[A block of data]
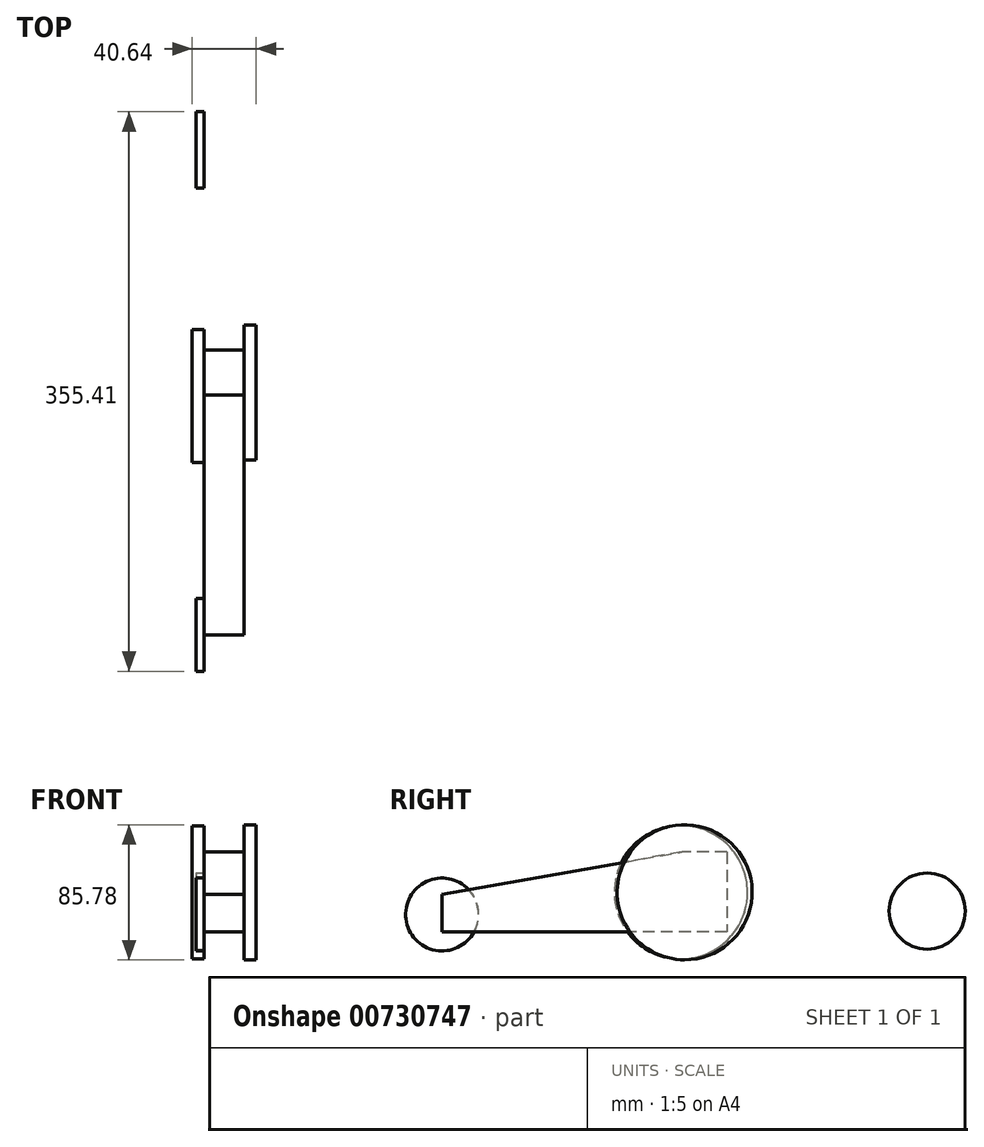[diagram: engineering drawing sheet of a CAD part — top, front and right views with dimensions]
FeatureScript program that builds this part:
annotation { "Feature Type Name" : "Feature", "Feature Type Description" : "" }
export const myFeature = defineFeature(function(context is Context, id is Id, definition is map)
    precondition{}
    {
        {
            var Q0;
            Q0=qCreatedBy(makeId("Right.planeOp"),FACE);
            var sketch = newSketch(context, id + "F0", { "sketchPlane" : qUnion([Q0])});
            skCircle(sketch, "E0", {"center": v(0, 0) * mm, "radius": 42.9 * mm});
            skSolve(sketch);
        }
        {
            var Q0;
            Q0 = qSketchRegion(id + "F0", true);
            extrude(context, id + "F1", {"entities" : qUnion([Q0]), "depth" : 7.62 * mm, "offsetDistance" : 25.4 * mm});
        }
        {
            var Q0;
            Q0=makeQuery(id+"F1.opExtrude","CAP_FACE",FACE,{"disambiguationData":[OSD([sQuery(id+"F0.wireOp",EDGE,"E0")])],"isStart":true});
            var sketch = newSketch(context, id + "F2", { "sketchPlane" : qUnion([Q0])});
            skLineSegment(sketch, "E1.bottom", {"start": v(-26.89, 25.62) * mm, "end": v(27.05, 25.62) * mm});
            skLineSegment(sketch, "E1.top", {"start": v(-26.89, -25.18) * mm, "end": v(27.05, -25.18) * mm});
            skLineSegment(sketch, "E1.left", {"start": v(-26.89, 25.62) * mm, "end": v(-26.89, -25.18) * mm});
            skLineSegment(sketch, "E1.right", {"start": v(27.05, 25.62) * mm, "end": v(27.05, -25.18) * mm});
            skSolve(sketch);
        }
        {
            var Q0;
            Q0 = qSketchRegion(id + "F2", true);
            extrude(context, id + "F3", {"entities" : qUnion([Q0]), "operationType" : NewBodyOperationType.ADD, "depth" : 25.4 * mm, "offsetDistance" : 25.4 * mm});
        }
        {
            var Q0;
            Q0=makeQuery(id+"F3.opExtrude","SWEPT_FACE",FACE,{"disambiguationData":[OSD([sQuery(id+"F2.wireOp",EDGE,"E1.right")])]});
            extrude(context, id + "F4", {"entities" : qUnion([Q0]), "operationType" : NewBodyOperationType.ADD, "depth" : 127 * mm, "offsetDistance" : 25.4 * mm});
        }
        {
            var Q0;
            {var subQ0=sQuery(id+"F2.wireOp",EDGE,"E1.right");Q0=makeQuery(id+"F4.boolean.opBoolean","MERGE",FACE,{"derivedFrom":[makeQuery(id+"F3.opExtrude","CAP_FACE",FACE,{"disambiguationData":[OSD([sQuery(id+"F2.wireOp",EDGE,"E1.bottom"),sQuery(id+"F2.wireOp",EDGE,"E1.top"),sQuery(id+"F2.wireOp",EDGE,"E1.left"),subQ0])],"isStart":false}),makeQuery(id+"F4.opExtrude","SWEPT_FACE",FACE,{"disambiguationData":[OSD([subQ0]),TDD([makeQuery(id+"F3.opExtrude","CAP_EDGE",EDGE,{"disambiguationData":[OSD([subQ0])],"isStart":false})])]})]});}
            var sketch = newSketch(context, id + "F5", { "sketchPlane" : qUnion([Q0])});
            skCircle(sketch, "E2", {"center": v(2.36, 0) * mm, "radius": 42.33 * mm});
            skSolve(sketch);
        }
        {
            var Q0;
            Q0 = qSketchRegion(id + "F5", true);
            extrude(context, id + "F6", {"entities" : qUnion([Q0]), "operationType" : NewBodyOperationType.ADD, "depth" : 7.62 * mm, "offsetDistance" : 25.4 * mm});
        }
        {
            var Q0;
            {var subQ0=sQuery(id+"F2.wireOp",EDGE,"E1.right");Q0=makeQuery(id+"F4.boolean.opBoolean","MERGE",FACE,{"derivedFrom":[makeQuery(id+"F3.opExtrude","CAP_FACE",FACE,{"disambiguationData":[OSD([sQuery(id+"F2.wireOp",EDGE,"E1.bottom"),sQuery(id+"F2.wireOp",EDGE,"E1.top"),sQuery(id+"F2.wireOp",EDGE,"E1.left"),subQ0])],"isStart":false}),makeQuery(id+"F4.opExtrude","SWEPT_FACE",FACE,{"disambiguationData":[OSD([subQ0]),TDD([makeQuery(id+"F3.opExtrude","CAP_EDGE",EDGE,{"disambiguationData":[OSD([subQ0])],"isStart":false})])]})]});}
            var sketch = newSketch(context, id + "F7", { "sketchPlane" : qUnion([Q0])});
            skCircle(sketch, "E3", {"center": v(154.05, -14.1) * mm, "radius": 23.14 * mm});
            skSolve(sketch);
        }
        {
            var Q0;
            Q0 = qSketchRegion(id + "F7", true);
            extrude(context, id + "F8", {"entities" : qUnion([Q0]), "operationType" : NewBodyOperationType.ADD, "depth" : 5.08 * mm, "offsetDistance" : 25.4 * mm});
        }
        {
            var Q0;
            {var subQ0=sQuery(id+"F2.wireOp",EDGE,"E1.right");Q0=makeQuery(id+"F4.opExtrude","SWEPT_FACE",FACE,{"disambiguationData":[OSD([subQ0]),TDD([makeQuery(id+"F3.opExtrude","CAP_EDGE",EDGE,{"disambiguationData":[OSD([subQ0])],"isStart":true})])]});}
            var sketch = newSketch(context, id + "F9", { "sketchPlane" : qUnion([Q0])});
            skCircle(sketch, "E4", {"center": v(-154.05, -11.92) * mm, "radius": 24.18 * mm});
            skSolve(sketch);
        }
        {
            var Q0;
            Q0 = qSketchRegion(id + "F9", true);
            extrude(context, id + "F10", {"entities" : qUnion([Q0]), "operationType" : NewBodyOperationType.ADD, "depth" : 5.08 * mm, "offsetDistance" : 25.4 * mm});
        }
        {
            var Q0;
            Q0=makeQuery(id+"F4.opExtrude","CAP_EDGE",EDGE,{"disambiguationData":[OSD([sQuery(id+"F2.wireOp",EDGE,"E1.bottom"),sQuery(id+"F2.wireOp",EDGE,"E1.right")])],"isStart":false});
            chamfer(context, id + "F11", {"entities" : qUnion([Q0]), "chamferType" : ChamferType.OFFSET_ANGLE, "width" : 152.4 * mm, "oppositeDirection" : false, "angle" : 10 * degree, "tangentPropagation" : true});
        }
    });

= Written request =
Please pick out every line in the block above that contains the string "radius", matching case exactly.

= Task solution =
            skCircle(sketch, "E0", {"center": v(0, 0) * mm, "radius": 42.9 * mm});
            skCircle(sketch, "E2", {"center": v(2.36, 0) * mm, "radius": 42.33 * mm});
            skCircle(sketch, "E3", {"center": v(154.05, -14.1) * mm, "radius": 23.14 * mm});
            skCircle(sketch, "E4", {"center": v(-154.05, -11.92) * mm, "radius": 24.18 * mm});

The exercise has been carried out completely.